Lawson C M, Hodgkin P D, Shellam G R
Department of Microbiology, University of Western Australia, Nedlands.
J Gen Virol. 1989 May;70 ( Pt 5):1253-9. doi: 10.1099/0022-1317-70-5-1253.
The ability of mice to survive infection with murine cytomegalovirus (MCMV) is known to be influenced by genes of the major histocompatibility complex (MHC). One hypothesis to account for this association is that MHC-linked resistance to MCMV is an 'immune response' gene effect, caused by differences in the strength of the MHC-restricted T cell response of mouse strains with different MHC haplotypes. Therefore, removal of T cell responses in mouse strains differing only at the MHC should render them equally susceptible to the virus infection. To test this hypothesis, the immunosuppressive drug cyclosporin (CsA) was used to reduce T cell responses in inbred congenic mouse strains carrying either a resistant or susceptible MHC haplotype. CsA reduced the delayed-type hypersensitivity (DTH) response to MCMV in both resistant and susceptible mouse strains to background levels, equivalent to control uninfected mice. CsA treatment had little effect on the susceptibility of C57BL/10 and B10. BR mice to the virus and the differences in susceptibility between these strains remained. In contrast, CsA increased the susceptibility of the genetically susceptible BALB/c mice (H-2d) by 100-fold and increased the susceptibility of resistant BALB.K mice (H-2k) by 15-fold. Thus the H-2-determined difference in susceptibility between these strains was increased after CsA treatment.

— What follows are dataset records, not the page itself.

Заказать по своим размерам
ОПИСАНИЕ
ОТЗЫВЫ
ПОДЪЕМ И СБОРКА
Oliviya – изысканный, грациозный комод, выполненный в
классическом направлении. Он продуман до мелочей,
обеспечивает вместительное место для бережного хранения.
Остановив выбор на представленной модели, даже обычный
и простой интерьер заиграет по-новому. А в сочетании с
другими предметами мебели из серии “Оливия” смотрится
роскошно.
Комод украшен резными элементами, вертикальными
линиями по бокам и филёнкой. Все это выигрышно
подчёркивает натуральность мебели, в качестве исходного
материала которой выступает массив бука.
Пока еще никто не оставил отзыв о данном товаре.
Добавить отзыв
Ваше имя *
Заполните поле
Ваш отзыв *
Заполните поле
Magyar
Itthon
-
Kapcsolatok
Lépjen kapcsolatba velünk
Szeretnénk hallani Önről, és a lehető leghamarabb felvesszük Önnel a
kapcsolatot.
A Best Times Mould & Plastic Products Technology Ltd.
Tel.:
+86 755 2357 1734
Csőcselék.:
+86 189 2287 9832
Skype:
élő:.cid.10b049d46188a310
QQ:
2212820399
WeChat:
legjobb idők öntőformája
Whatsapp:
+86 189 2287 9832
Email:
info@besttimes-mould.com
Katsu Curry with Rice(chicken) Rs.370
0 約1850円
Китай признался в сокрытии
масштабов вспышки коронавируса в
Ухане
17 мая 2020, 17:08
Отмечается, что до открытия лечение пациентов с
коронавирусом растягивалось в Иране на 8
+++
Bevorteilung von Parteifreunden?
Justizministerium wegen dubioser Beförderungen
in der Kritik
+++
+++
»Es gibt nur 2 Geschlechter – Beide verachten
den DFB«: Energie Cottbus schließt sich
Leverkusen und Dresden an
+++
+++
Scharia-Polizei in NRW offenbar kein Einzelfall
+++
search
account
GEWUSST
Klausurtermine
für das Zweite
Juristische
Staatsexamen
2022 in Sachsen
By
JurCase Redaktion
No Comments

The results obtained with congenic strains show that MHC-linked resistance patterns to MCMV are not eliminated by CsA and suggest therefore that T cells are not responsible for this phenomenon. Interestingly, the mean time to death was delayed for CsA-treated BALB/c mice compared with untreated mice given equivalent virus doses. In addition, although CsA prevented DTH responses in both genetically susceptible A/J (H-2a) and resistant CBA (H-2k) mice, CsA treatment markedly increased the susceptibility of A/J mice (32-fold) but had little effect on the susceptibility of CBA mice to the virus.
已知小鼠对鼠巨细胞病毒(MCMV)感染的存活能力受主要组织相容性复合体(MHC)基因的影响。解释这种关联的一种假说是,MHC连锁的对MCMV的抗性是一种“免疫反应”基因效应,由具有不同MHC单倍型的小鼠品系的MHC限制性T细胞反应强度差异引起。因此,仅在MHC上存在差异的小鼠品系中去除T细胞反应应使它们对病毒感染同样敏感。为了验证这一假说,使用免疫抑制药物环孢素(CsA)来降低携带抗性或易感MHC单倍型的近交同类系小鼠的T细胞反应。CsA将抗性和易感小鼠品系中对MCMV的迟发型超敏反应(DTH)降低到背景水平,相当于未感染的对照小鼠。CsA处理对C57BL/10和B10.BR小鼠对病毒的易感性影响很小,这些品系之间的易感性差异仍然存在。相反,CsA使基因易感的BALB/c小鼠(H-2d)的易感性增加了100倍,使抗性BALB.K小鼠(H-2k)的易感性增加了15倍。因此,CsA处理后,这些品系之间由H-2决定的易感性差异增加。用同类系小鼠获得的结果表明,CsA并未消除MHC连锁的对MCMV的抗性模式,因此表明T细胞与这种现象无关。有趣的是,与给予等量病毒剂量的未处理小鼠相比,CsA处理的BALB/c小鼠的平均死亡时间延迟。此外,尽管CsA在基因易感的A/J(H-2a)和抗性CBA(H-2k)小鼠中均阻止了DTH反应,但CsA处理显著增加了A/J小鼠的易感性(32倍),而对CBA小鼠对病毒的易感性影响很小。